-- Opening Marker --
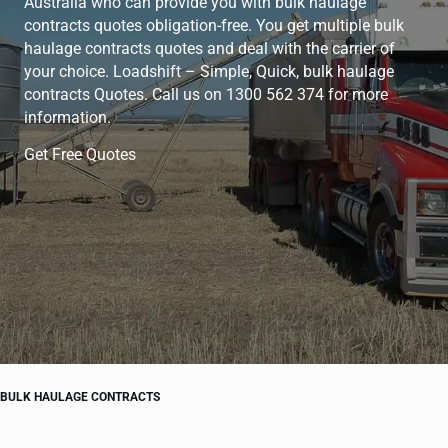
Australia who can provide you with bulk haulage
contracts quotes obligation-free. You get multiple bulk
haulage contracts quotes and deal with the carrier of
your choice. Loadshift – Simple, Quick, bulk haulage
contracts Quotes. Call us on 1300 562 374 for more
information.
Get Free Quotes
BULK HAULAGE CONTRACTS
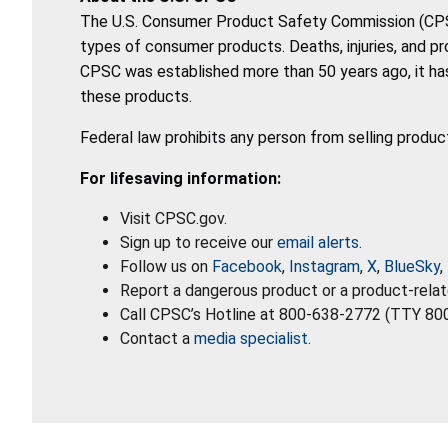
The U.S. Consumer Product Safety Commission (CPSC)
types of consumer products. Deaths, injuries, and p
CPSC was established more than 50 years ago, it has
these products.
Federal law prohibits any person from selling produc
For lifesaving information:
Visit CPSC.gov.
Sign up to receive our
email alerts
.
Follow us on
Facebook
,
Instagram
,
X
,
BlueSky
,
Report a dangerous product or a product-relat
Call CPSC’s Hotline at 800-638-2772 (TTY 80
Contact a
media specialist
.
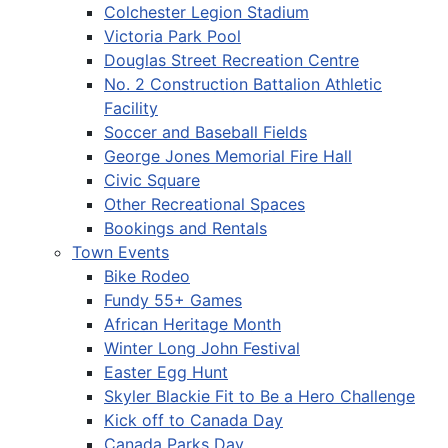
Colchester Legion Stadium
Victoria Park Pool
Douglas Street Recreation Centre
No. 2 Construction Battalion Athletic
Facility
Soccer and Baseball Fields
George Jones Memorial Fire Hall
Civic Square
Other Recreational Spaces
Bookings and Rentals
Town Events
Bike Rodeo
Fundy 55+ Games
African Heritage Month
Winter Long John Festival
Easter Egg Hunt
Skyler Blackie Fit to Be a Hero Challenge
Kick off to Canada Day
Canada Parks Day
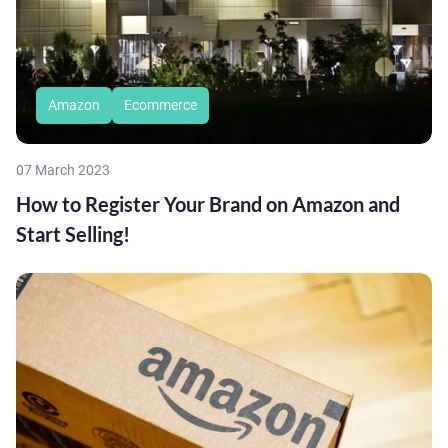
Amazon
Ecommerce
07 March 2023
How to Register Your Brand on Amazon and
Start Selling!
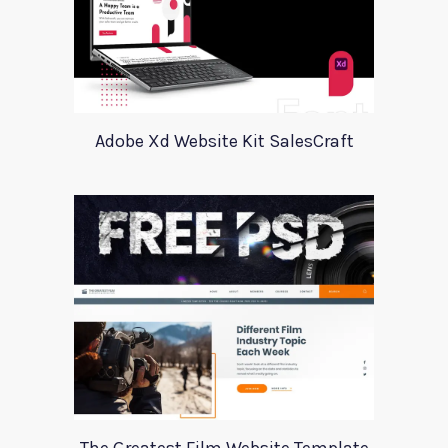
Adobe Xd Website Kit SalesCraft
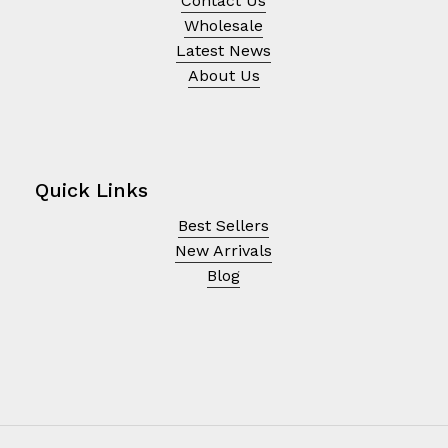
Contact Us
Wholesale
Latest News
About Us
Quick Links
Best Sellers
New Arrivals
Blog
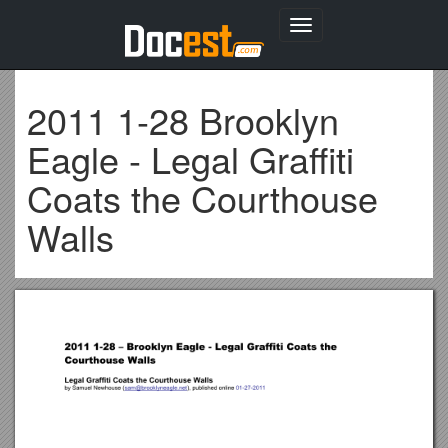
Toggle
navigation
2011 1-28 Brooklyn
Eagle - Legal Graffiti
Coats the Courthouse
Walls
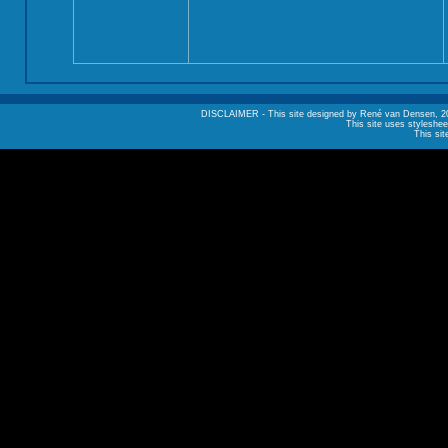
DISCLAIMER - This site designed by René van Densen, 2002. A
This site uses styleshee
This sit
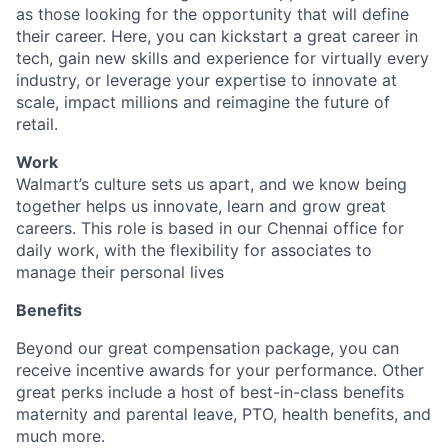
as those looking for the opportunity that will define
their career. Here, you can kickstart a great career in
tech, gain new skills and experience for virtually every
industry, or leverage your expertise to innovate at
scale, impact millions and reimagine the future of
retail.
Work
Walmart’s culture sets us apart, and we know being
together helps us innovate, learn and grow great
careers. This role is based in our Chennai office for
daily work, with the flexibility for associates to
manage their personal lives
Benefits
Beyond our great compensation package, you can
receive incentive awards for your performance. Other
great perks include a host of best-in-class benefits
maternity and parental leave, PTO, health benefits, and
much more.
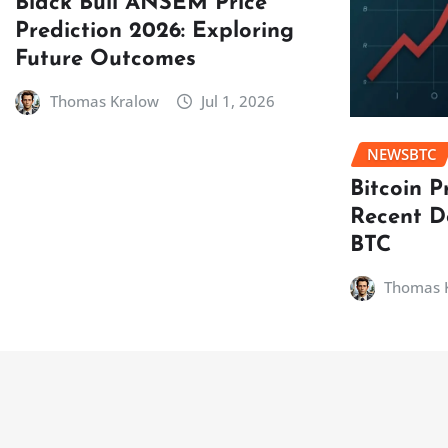
Black Bull ANSEM Price
Prediction 2026: Exploring
Future Outcomes
Thomas Kralow
Jul 1, 2026
NEWSBTC
Bitcoin P
Recent D
BTC
Thomas 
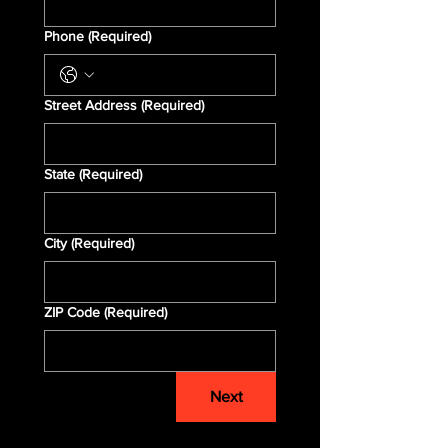
Phone
(Required)
Street Address
(Required)
State
(Required)
City
(Required)
ZIP Code
(Required)
Next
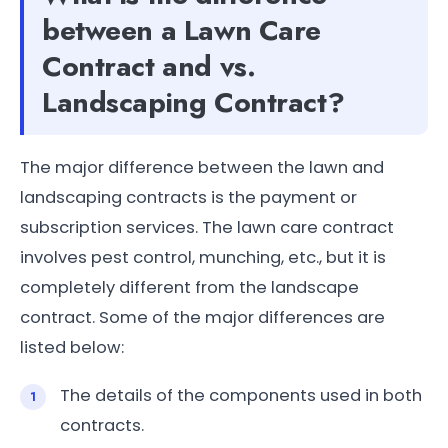
between a Lawn Care
Contract and vs.
Landscaping Contract?
The major difference between the lawn and
landscaping contracts is the payment or
subscription services. The lawn care contract
involves pest control, munching, etc., but it is
completely different from the landscape
contract. Some of the major differences are
listed below:
The details of the components used in both
contracts.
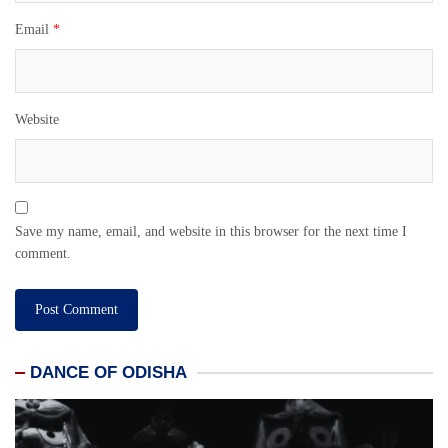
Email
*
Website
Save my name, email, and website in this browser for the next time I
comment.
DANCE OF ODISHA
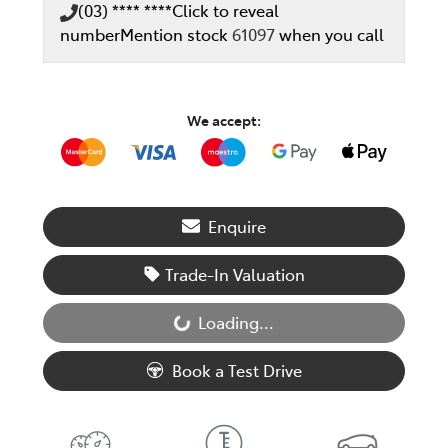
(03) **** ****
Click to reveal
number
Mention stock
61097
when you call
We accept:
Enquire
Trade-In Valuation
Loading...
Loading...
Book a Test Drive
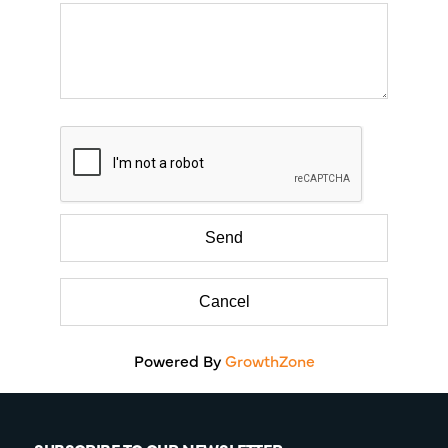
Powered By
GrowthZone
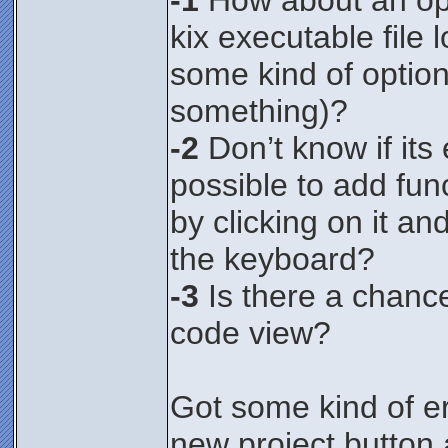
-1
How about an opt
kix executable file
some kind of option
something)?
-2
Don’t know if its e
possible to add fun
by clicking on it an
the keyboard?
-3
Is there a chance
code view?
Got some kind of er
new project button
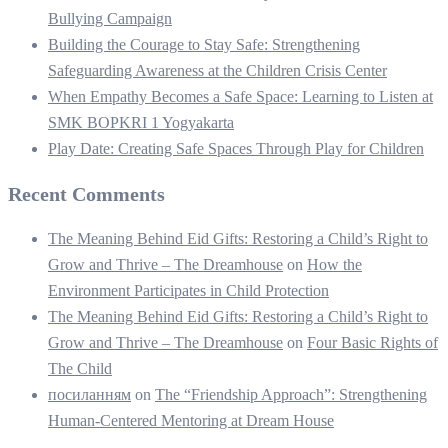
Bullying Campaign
Building the Courage to Stay Safe: Strengthening
Safeguarding Awareness at the Children Crisis Center
When Empathy Becomes a Safe Space: Learning to Listen at
SMK BOPKRI 1 Yogyakarta
Play Date: Creating Safe Spaces Through Play for Children
Recent Comments
The Meaning Behind Eid Gifts: Restoring a Child’s Right to
Grow and Thrive – The Dreamhouse
on
How the
Environment Participates in Child Protection
The Meaning Behind Eid Gifts: Restoring a Child’s Right to
Grow and Thrive – The Dreamhouse
on
Four Basic Rights of
The Child
посиланням
on
The “Friendship Approach”: Strengthening
Human-Centered Mentoring at Dream House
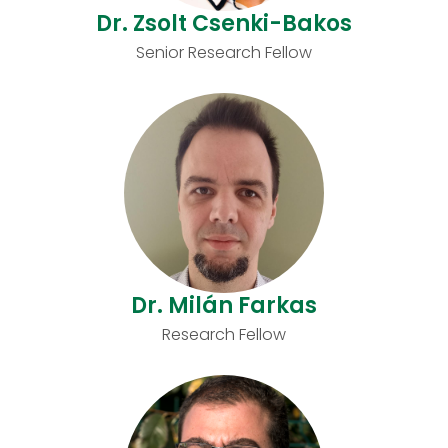
Dr. Zsolt Csenki-Bakos
Senior Research Fellow
Dr. Milán Farkas
Research Fellow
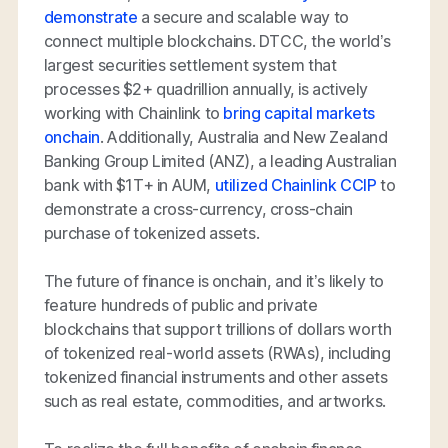
demonstrate
a secure and scalable way to
connect multiple blockchains. DTCC, the world’s
largest securities settlement system that
processes $2+ quadrillion annually, is actively
working with Chainlink to
bring capital markets
onchain
. Additionally, Australia and New Zealand
Banking Group Limited (ANZ), a leading Australian
bank with $1T+ in AUM,
utilized Chainlink CCIP
to
demonstrate a cross-currency, cross-chain
purchase of tokenized assets.
The future of finance is onchain, and it’s likely to
feature hundreds of public and private
blockchains that support trillions of dollars worth
of tokenized real-world assets (RWAs), including
tokenized financial instruments and other assets
such as real estate, commodities, and artworks.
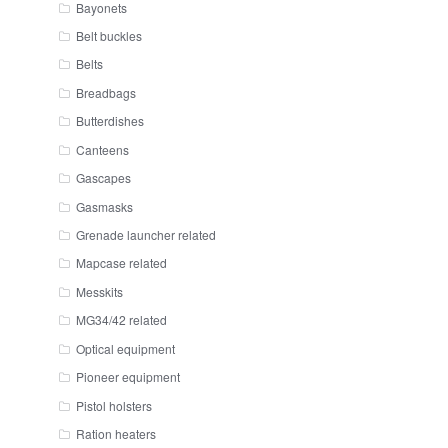
Bayonets
Belt buckles
Belts
Breadbags
Butterdishes
Canteens
Gascapes
Gasmasks
Grenade launcher related
Mapcase related
Messkits
MG34/42 related
Optical equipment
Pioneer equipment
Pistol holsters
Ration heaters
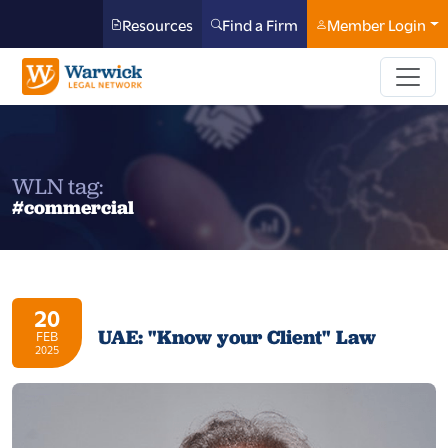
Resources
Find a Firm
Member Login
WLN tag:
#commercial
20
UAE: "Know your Client" Law
FEB
2025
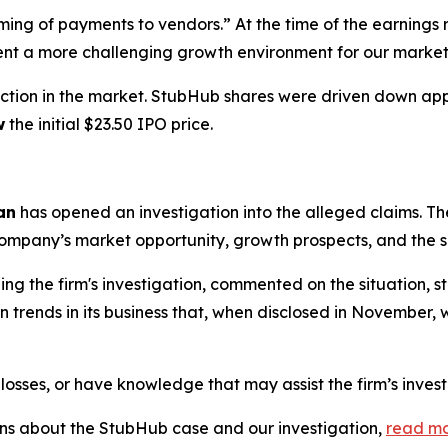
iming of payments to vendors.” At the time of the earnin
ent a more challenging growth environment for our market
ction in the market. StubHub shares were driven down a
w
the initial $23.50 IPO price.
an
has opened an investigation into the alleged claims. The
mpany’s market opportunity, growth prospects, and the sco
g the firm's investigation, commented on the situation, 
trends in its business that, when disclosed in November, w
losses, or have knowledge that may assist the firm’s inves
ions about the StubHub case and our investigation,
read m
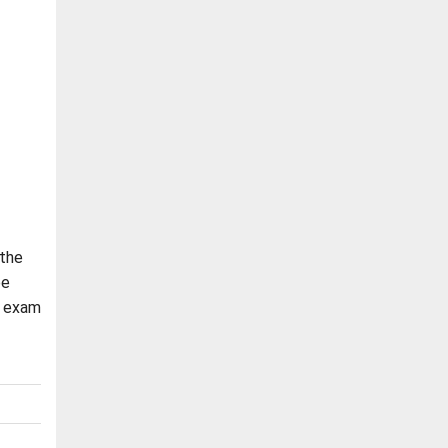
 the
be
2 exam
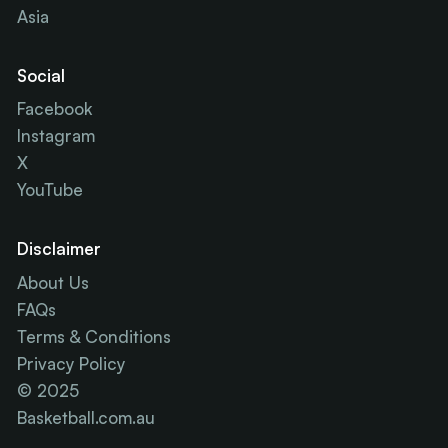
Asia
Social
Facebook
Instagram
X
YouTube
Disclaimer
About Us
FAQs
Terms & Conditions
Privacy Policy
© 2025
Basketball.com.au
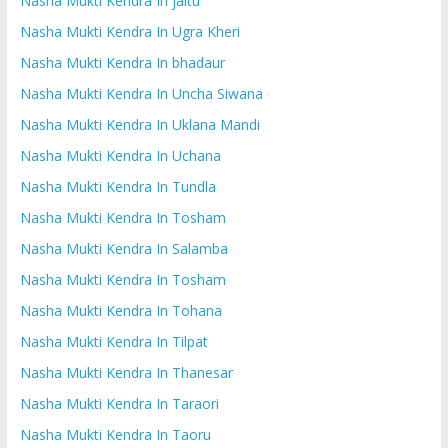
Nasha Mukti Kendra In jaitu
Nasha Mukti Kendra In Ugra Kheri
Nasha Mukti Kendra In bhadaur
Nasha Mukti Kendra In Uncha Siwana
Nasha Mukti Kendra In Uklana Mandi
Nasha Mukti Kendra In Uchana
Nasha Mukti Kendra In Tundla
Nasha Mukti Kendra In Tosham
Nasha Mukti Kendra In Salamba
Nasha Mukti Kendra In Tosham
Nasha Mukti Kendra In Tohana
Nasha Mukti Kendra In Tilpat
Nasha Mukti Kendra In Thanesar
Nasha Mukti Kendra In Taraori
Nasha Mukti Kendra In Taoru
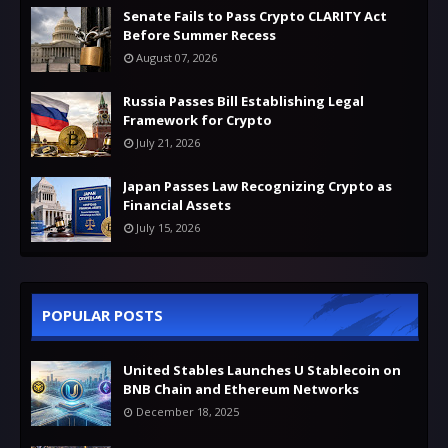
Senate Fails to Pass Crypto CLARITY Act
Before Summer Recess
August 07, 2026
Russia Passes Bill Establishing Legal
Framework for Crypto
July 21, 2026
Japan Passes Law Recognizing Crypto as
Financial Assets
July 15, 2026
POPULAR POSTS
United Stables Launches U Stablecoin on
BNB Chain and Ethereum Networks
December 18, 2025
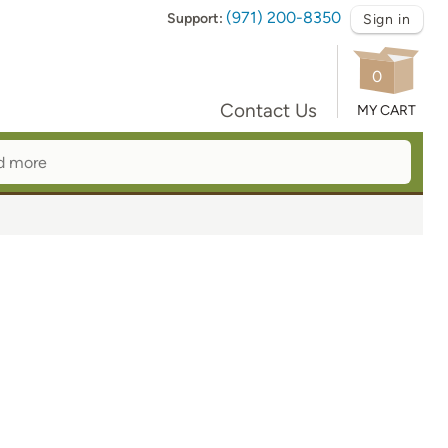
(971) 200-8350
Support:
Sign in
0
Contact Us
MY CART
-- Closing Marker --
** What is being asked **
Please return the full listing word for word, but without any pictures.

** Task answer **
Australia who can provide you with bulk haulage
contracts quotes obligation-free. You get multiple bulk
haulage contracts quotes and deal with the carrier of
your choice. Loadshift – Simple, Quick, bulk haulage
contracts Quotes. Call us on 1300 562 374 for more
information.
Get Free Quotes
BULK HAULAGE CONTRACTS
The U.S. Consumer Product Safety Commission (CPSC)
types of consumer products. Deaths, injuries, and p
CPSC was established more than 50 years ago, it has
these products.
Federal law prohibits any person from selling produc
For lifesaving information:
Visit CPSC.gov.
Sign up to receive our
email alerts
.
Follow us on
Facebook
,
Instagram
,
X
,
BlueSky
,
Report a dangerous product or a product-relat
Call CPSC’s Hotline at 800-638-2772 (TTY 80
Contact a
media specialist
.
Colchester Legion Stadium
Victoria Park Pool
Douglas Street Recreation Centre
No. 2 Construction Battalion Athletic
Facility
Soccer and Baseball Fields
George Jones Memorial Fire Hall
Civic Square
Other Recreational Spaces
Bookings and Rentals
Town Events
Bike Rodeo
Fundy 55+ Games
African Heritage Month
Winter Long John Festival
Easter Egg Hunt
Skyler Blackie Fit to Be a Hero Challenge
Kick off to Canada Day
Canada Parks Day
Amazon
Ecommerce
07 March 2023
How to Register Your Brand on Amazon and
Start Selling!
Adobe Xd Website Kit SalesCraft
Contact Us
Wholesale
Latest News
About Us
Quick Links
Best Sellers
New Arrivals
Blog
Toggle
navigation
2011 1-28 Brooklyn
Eagle - Legal Graffiti
Coats the Courthouse
Walls
DISCLAIMER - This site designed by René van Densen, 2002. A
This site uses styleshee
This sit
as those looking for the opportunity that will define
their career. Here, you can kickstart a great career in
tech, gain new skills and experience for virtually every
industry, or leverage your expertise to innovate at
scale, impact millions and reimagine the future of
retail.
Work
Walmart’s culture sets us apart, and we know being
together helps us innovate, learn and grow great
careers. This role is based in our Chennai office for
daily work, with the flexibility for associates to
manage their personal lives
Benefits
Beyond our great compensation package, you can
receive incentive awards for your performance. Other
great perks include a host of best-in-class benefits
maternity and parental leave, PTO, health benefits, and
much more.
Black Bull ANSEM Price
Prediction 2026: Exploring
Future Outcomes
Thomas Kralow
Jul 1, 2026
NEWSBTC
Bitcoin P
Recent D
BTC
Thomas 
Phone
(Required)
Street Address
(Required)
State
(Required)
City
(Required)
ZIP Code
(Required)
Next
between a Lawn Care
Contract and vs.
Landscaping Contract?
The major difference between the lawn and
landscaping contracts is the payment or
subscription services. The lawn care contract
involves pest control, munching, etc., but it is
completely different from the landscape
contract. Some of the major differences are
listed below:
The details of the components used in both
contracts.
Email
*
Website
Save my name, email, and website in this browser for the next time I
comment.
DANCE OF ODISHA
(03) **** ****
Click to reveal
number
Mention stock
61097
when you call
We accept:
Enquire
Trade-In Valuation
Loading...
Loading...
Book a Test Drive
Powered By
GrowthZone
-1
How about an opt
kix executable file
some kind of option
something)?
-2
Don’t know if its e
possible to add fun
by clicking on it an
the keyboard?
-3
Is there a chance
code view?
Got some kind of er
new project button
Bullying Campaign
Building the Courage to Stay Safe: Strengthening
Safeguarding Awareness at the Children Crisis Center
When Empathy Becomes a Safe Space: Learning to Listen at
SMK BOPKRI 1 Yogyakarta
Play Date: Creating Safe Spaces Through Play for Children
Recent Comments
The Meaning Behind Eid Gifts: Restoring a Child’s Right to
Grow and Thrive – The Dreamhouse
on
How the
Environment Participates in Child Protection
The Meaning Behind Eid Gifts: Restoring a Child’s Right to
Grow and Thrive – The Dreamhouse
on
Four Basic Rights of
The Child
посиланням
on
The “Friendship Approach”: Strengthening
Human-Centered Mentoring at Dream House
Dr. Zsolt Csenki-Bakos
Senior Research Fellow
Dr. Milán Farkas
Research Fellow
demonstrate
a secure and scalable way to
connect multiple blockchains. DTCC, the world’s
largest securities settlement system that
processes $2+ quadrillion annually, is actively
working with Chainlink to
bring capital markets
onchain
. Additionally, Australia and New Zealand
Banking Group Limited (ANZ), a leading Australian
bank with $1T+ in AUM,
utilized Chainlink CCIP
to
demonstrate a cross-currency, cross-chain
purchase of tokenized assets.
The future of finance is onchain, and it’s likely to
feature hundreds of public and private
blockchains that support trillions of dollars worth
of tokenized real-world assets (RWAs), including
tokenized financial instruments and other assets
such as real estate, commodities, and artworks.
Bayonets
Belt buckles
Belts
Breadbags
Butterdishes
Canteens
Gascapes
Gasmasks
Grenade launcher related
Mapcase related
Messkits
MG34/42 related
Optical equipment
Pioneer equipment
Pistol holsters
Ration heaters
Resources
Find a Firm
Member Login
WLN tag:
#commercial
20
UAE: "Know your Client" Law
FEB
2025
iming of payments to vendors.” At the time of the earnin
ent a more challenging growth environment for our market
ction in the market. StubHub shares were driven down a
w
the initial $23.50 IPO price.
an
has opened an investigation into the alleged claims. The
mpany’s market opportunity, growth prospects, and the sco
g the firm's investigation, commented on the situation, 
trends in its business that, when disclosed in November, w
losses, or have knowledge that may assist the firm’s inves
ions about the StubHub case and our investigation,
read m
 the
be
2 exam
Asia
Social
Facebook
Instagram
X
YouTube
Disclaimer
About Us
FAQs
Terms & Conditions
Privacy Policy
© 2025
Basketball.com.au
Nasha Mukti Kendra In jaitu
Nasha Mukti Kendra In Ugra Kheri
Nasha Mukti Kendra In bhadaur
Nasha Mukti Kendra In Uncha Siwana
Nasha Mukti Kendra In Uklana Mandi
Nasha Mukti Kendra In Uchana
Nasha Mukti Kendra In Tundla
Nasha Mukti Kendra In Tosham
Nasha Mukti Kendra In Salamba
Nasha Mukti Kendra In Tosham
Nasha Mukti Kendra In Tohana
Nasha Mukti Kendra In Tilpat
Nasha Mukti Kendra In Thanesar
Nasha Mukti Kendra In Taraori
Nasha Mukti Kendra In Taoru
Senate Fails to Pass Crypto CLARITY Act
Before Summer Recess
August 07, 2026
Russia Passes Bill Establishing Legal
Framework for Crypto
July 21, 2026
Japan Passes Law Recognizing Crypto as
Financial Assets
July 15, 2026
POPULAR POSTS
United Stables Launches U Stablecoin on
BNB Chain and Ethereum Networks
December 18, 2025
(971) 200-8350
Support:
Sign in
0
Contact Us
MY CART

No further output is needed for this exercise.